▶ _Information shown_:
○ ○ ○ ○ ○ ○ ○
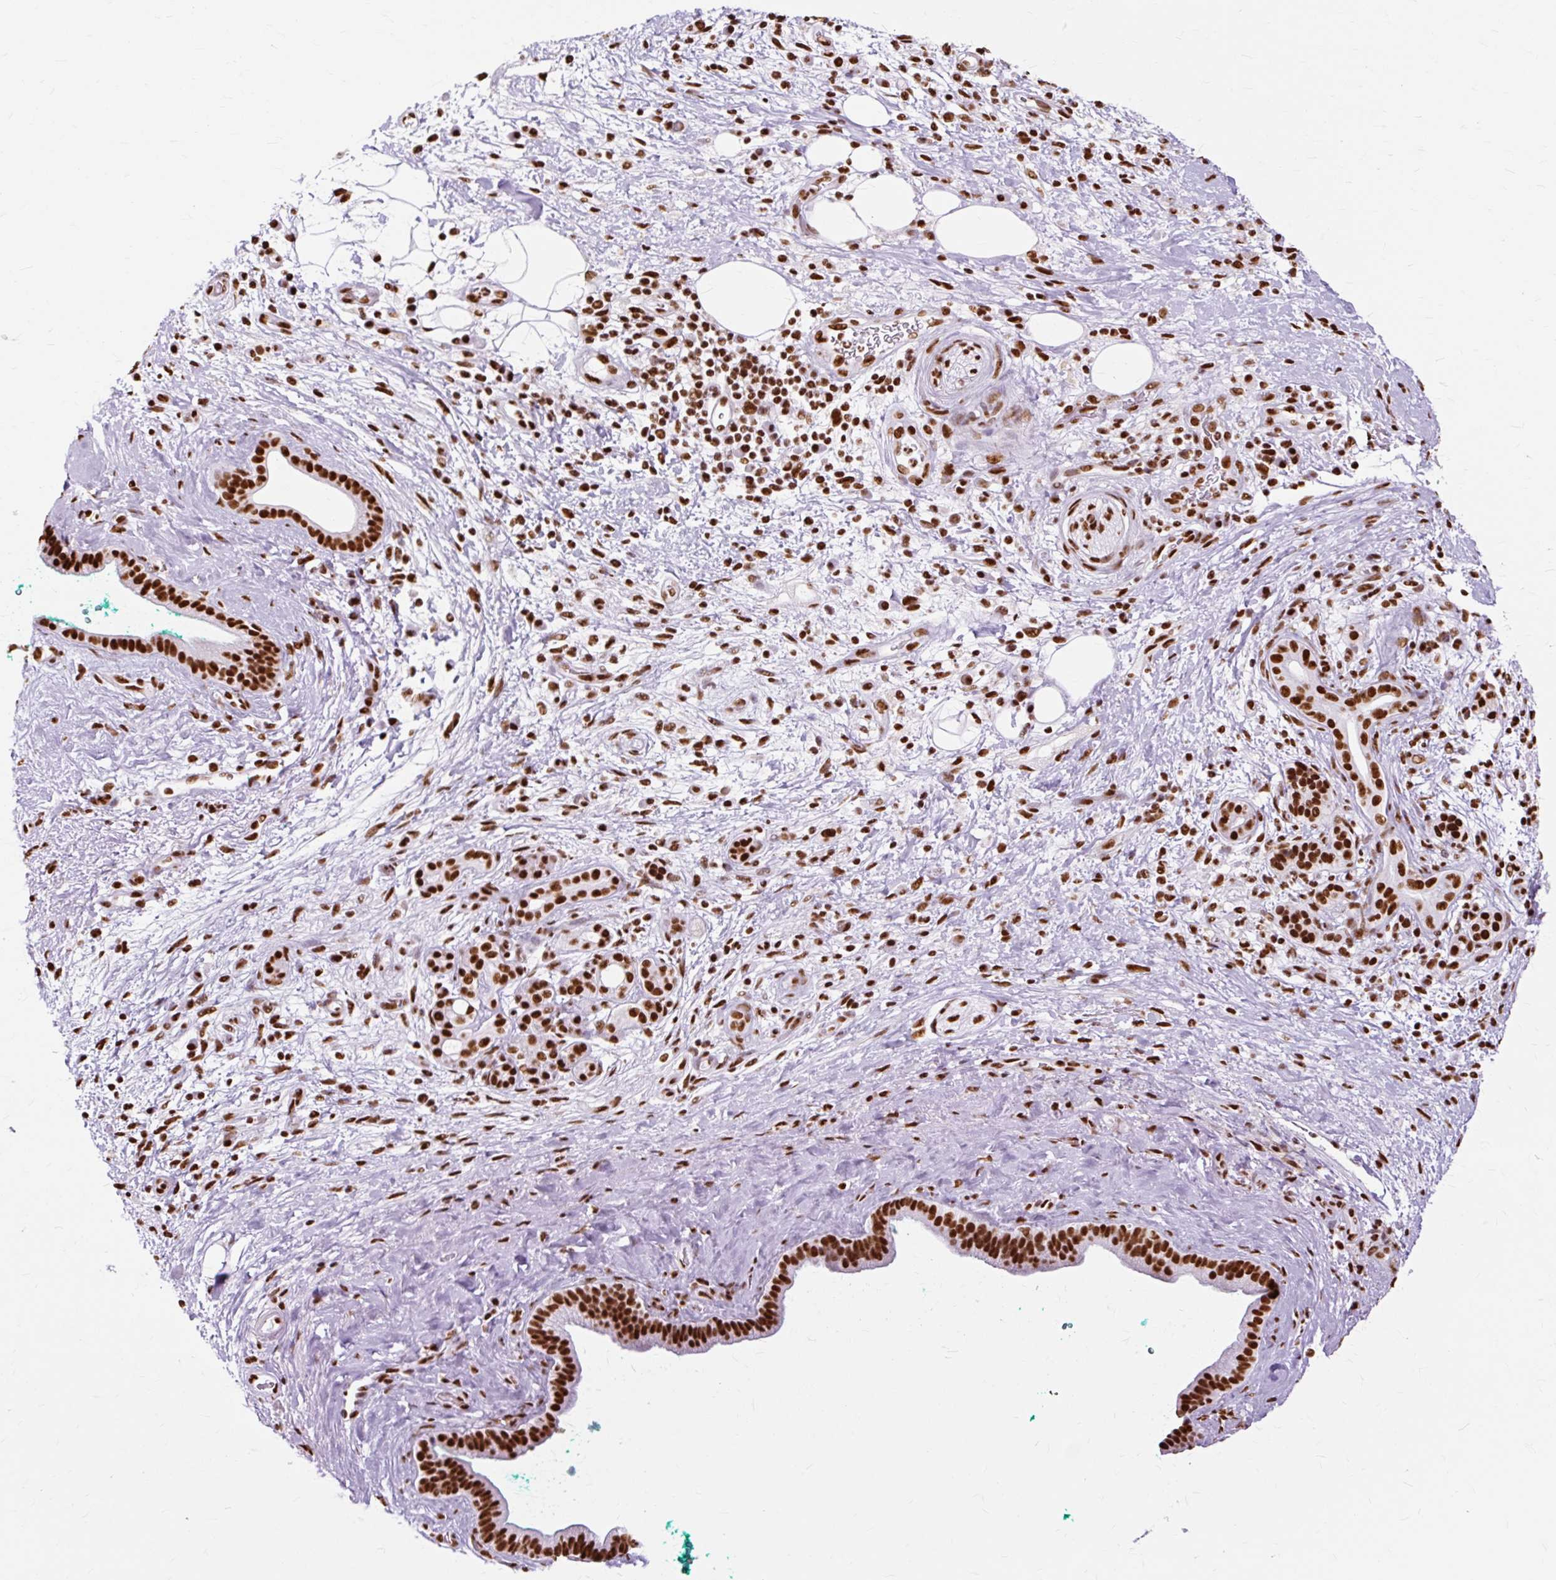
{"staining": {"intensity": "strong", "quantity": ">75%", "location": "nuclear"}, "tissue": "pancreatic cancer", "cell_type": "Tumor cells", "image_type": "cancer", "snomed": [{"axis": "morphology", "description": "Adenocarcinoma, NOS"}, {"axis": "topography", "description": "Pancreas"}], "caption": "Pancreatic cancer was stained to show a protein in brown. There is high levels of strong nuclear positivity in about >75% of tumor cells.", "gene": "XRCC6", "patient": {"sex": "male", "age": 78}}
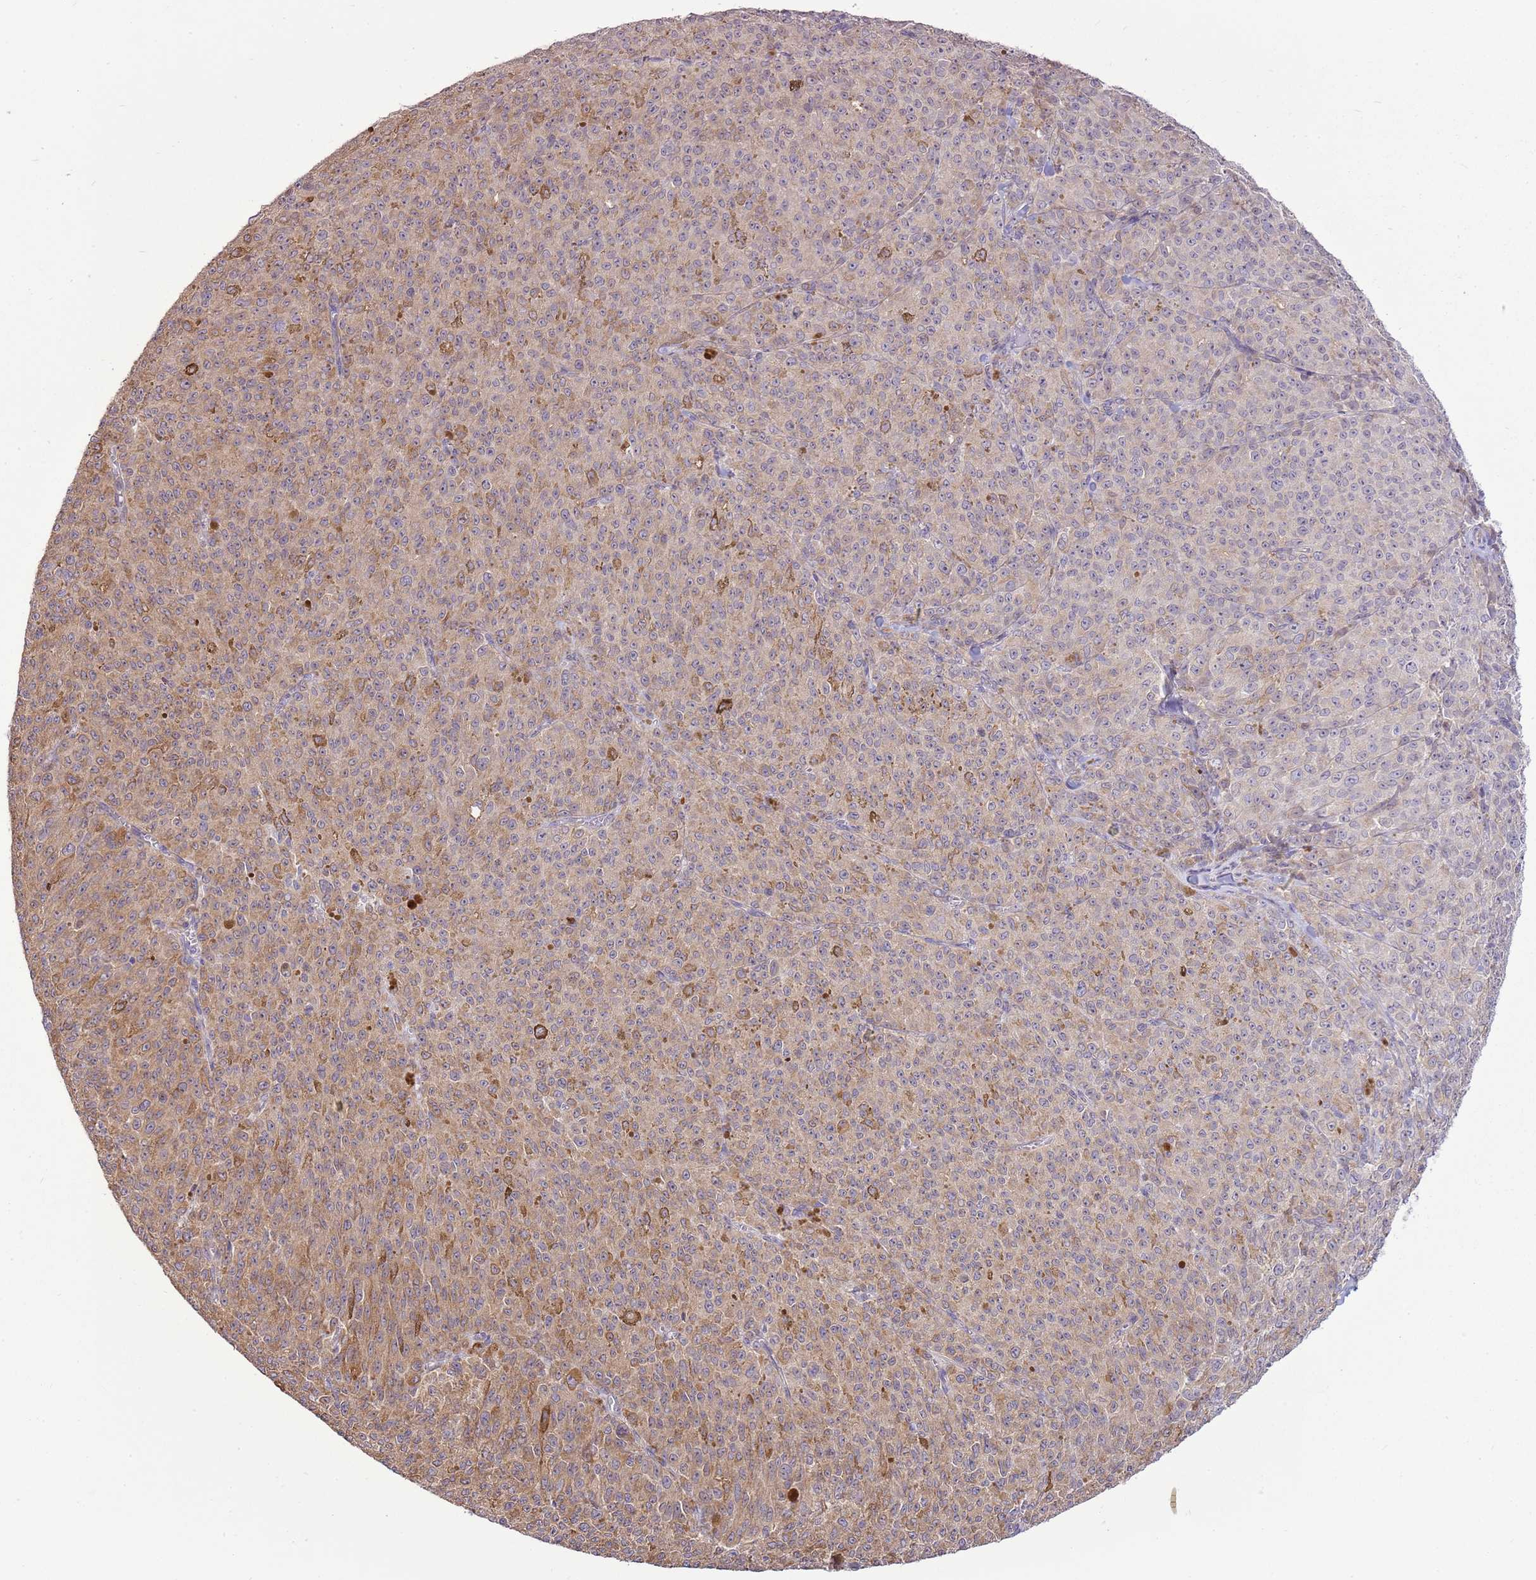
{"staining": {"intensity": "weak", "quantity": "25%-75%", "location": "cytoplasmic/membranous"}, "tissue": "melanoma", "cell_type": "Tumor cells", "image_type": "cancer", "snomed": [{"axis": "morphology", "description": "Malignant melanoma, NOS"}, {"axis": "topography", "description": "Skin"}], "caption": "Approximately 25%-75% of tumor cells in human melanoma reveal weak cytoplasmic/membranous protein expression as visualized by brown immunohistochemical staining.", "gene": "UGGT2", "patient": {"sex": "female", "age": 52}}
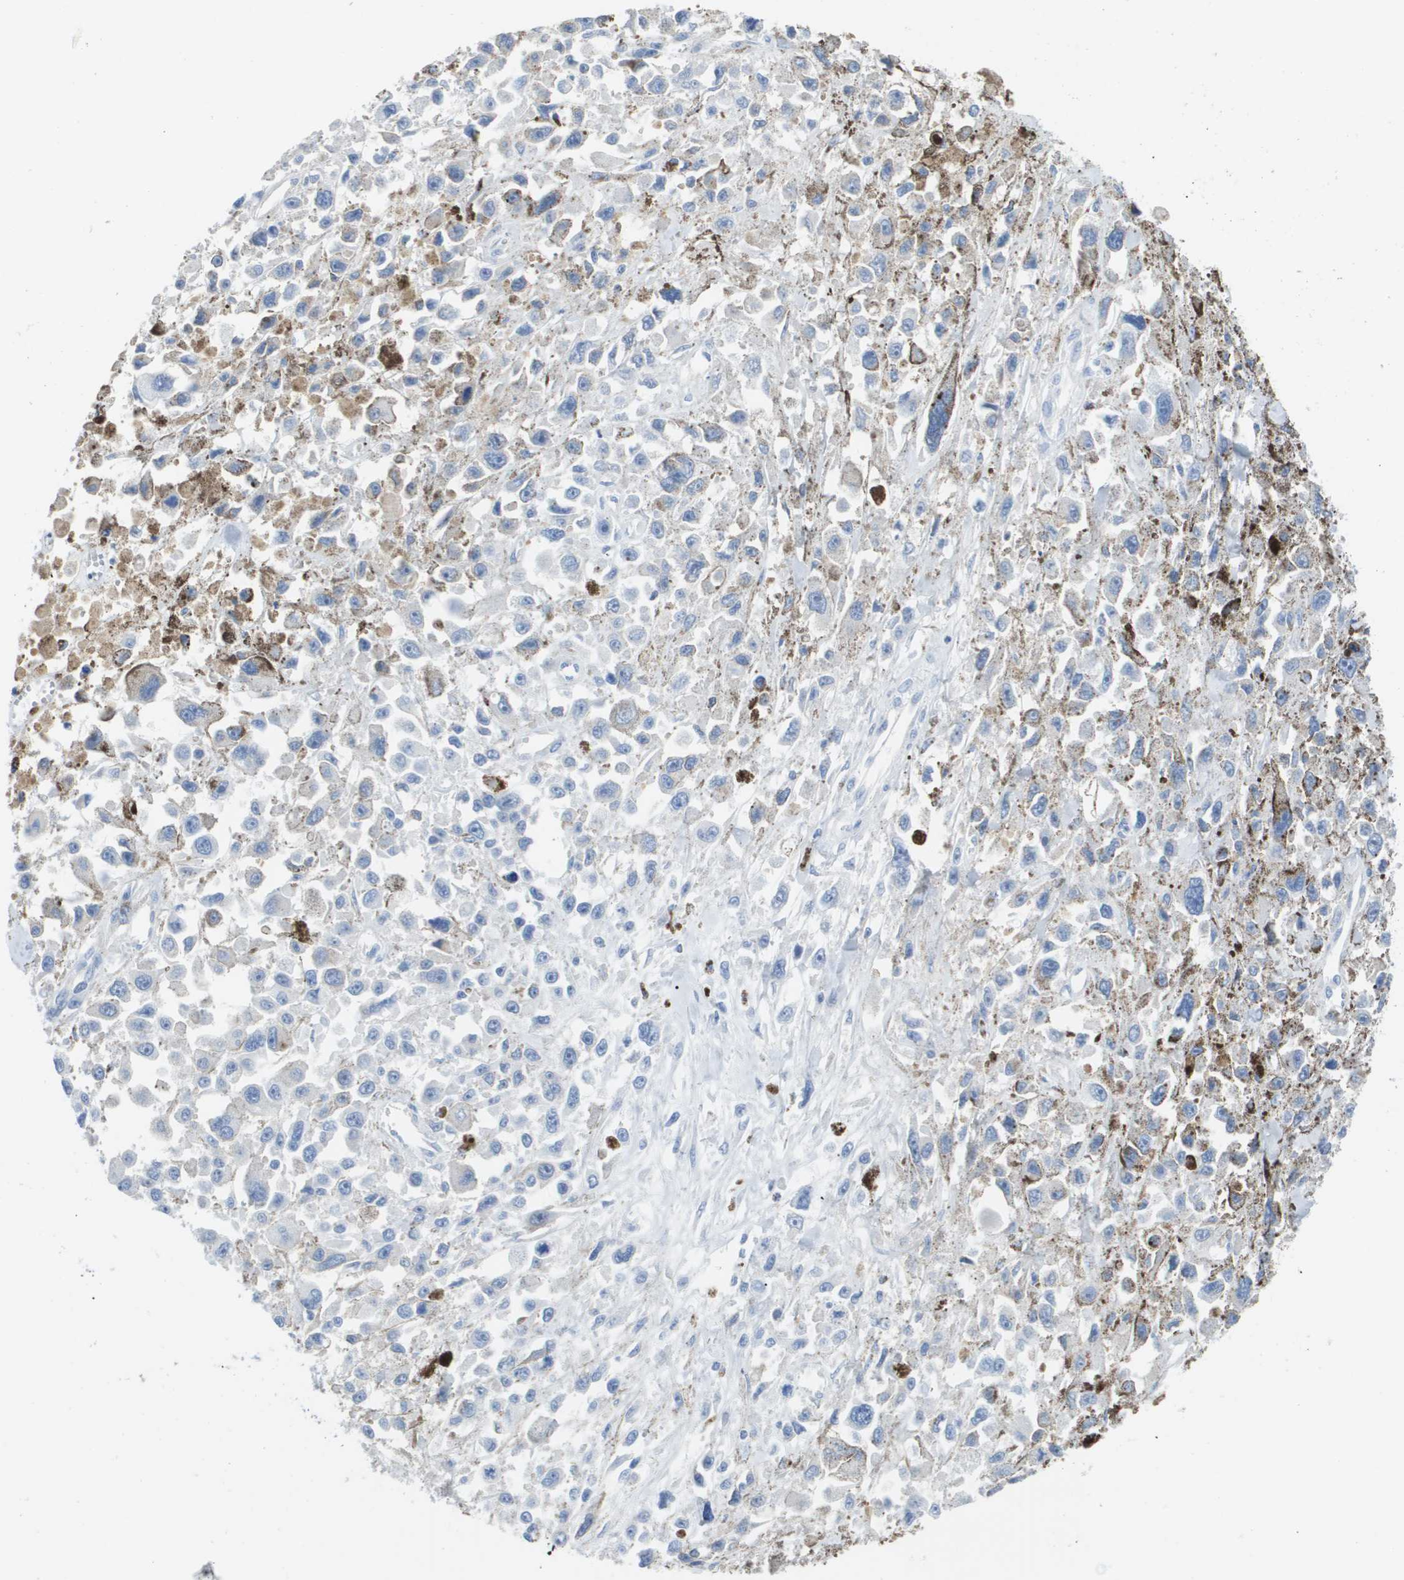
{"staining": {"intensity": "negative", "quantity": "none", "location": "none"}, "tissue": "melanoma", "cell_type": "Tumor cells", "image_type": "cancer", "snomed": [{"axis": "morphology", "description": "Malignant melanoma, Metastatic site"}, {"axis": "topography", "description": "Lymph node"}], "caption": "Immunohistochemistry (IHC) histopathology image of human malignant melanoma (metastatic site) stained for a protein (brown), which exhibits no positivity in tumor cells. (DAB (3,3'-diaminobenzidine) IHC, high magnification).", "gene": "MYL3", "patient": {"sex": "male", "age": 59}}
○ ○ ○ ○ ○ ○ ○
▶ _What the task asks_: Where the material above includes pictures, omit them and retype everything else exactly.

▶ _Exercise output_:
{"staining": {"intensity": "strong", "quantity": ">75%", "location": "nuclear"}, "tissue": "pancreatic cancer", "cell_type": "Tumor cells", "image_type": "cancer", "snomed": [{"axis": "morphology", "description": "Adenocarcinoma, NOS"}, {"axis": "topography", "description": "Pancreas"}], "caption": "Pancreatic cancer was stained to show a protein in brown. There is high levels of strong nuclear positivity in about >75% of tumor cells.", "gene": "XRCC6", "patient": {"sex": "male", "age": 78}}
{"staining": {"intensity": "weak", "quantity": "25%-75%", "location": "cytoplasmic/membranous"}, "tissue": "melanoma", "cell_type": "Tumor cells", "image_type": "cancer", "snomed": [{"axis": "morphology", "description": "Malignant melanoma, NOS"}, {"axis": "topography", "description": "Skin"}], "caption": "Approximately 25%-75% of tumor cells in human melanoma reveal weak cytoplasmic/membranous protein expression as visualized by brown immunohistochemical staining.", "gene": "UGGT2", "patient": {"sex": "female", "age": 52}}
{"staining": {"intensity": "negative", "quantity": "none", "location": "none"}, "tissue": "melanoma", "cell_type": "Tumor cells", "image_type": "cancer", "snomed": [{"axis": "morphology", "description": "Malignant melanoma, Metastatic site"}, {"axis": "topography", "description": "Lymph node"}], "caption": "Immunohistochemistry (IHC) histopathology image of human malignant melanoma (metastatic site) stained for a protein (brown), which exhibits no positivity in tumor cells. (DAB (3,3'-diaminobenzidine) IHC, high magnification).", "gene": "MYL3", "patient": {"sex": "male", "age": 59}}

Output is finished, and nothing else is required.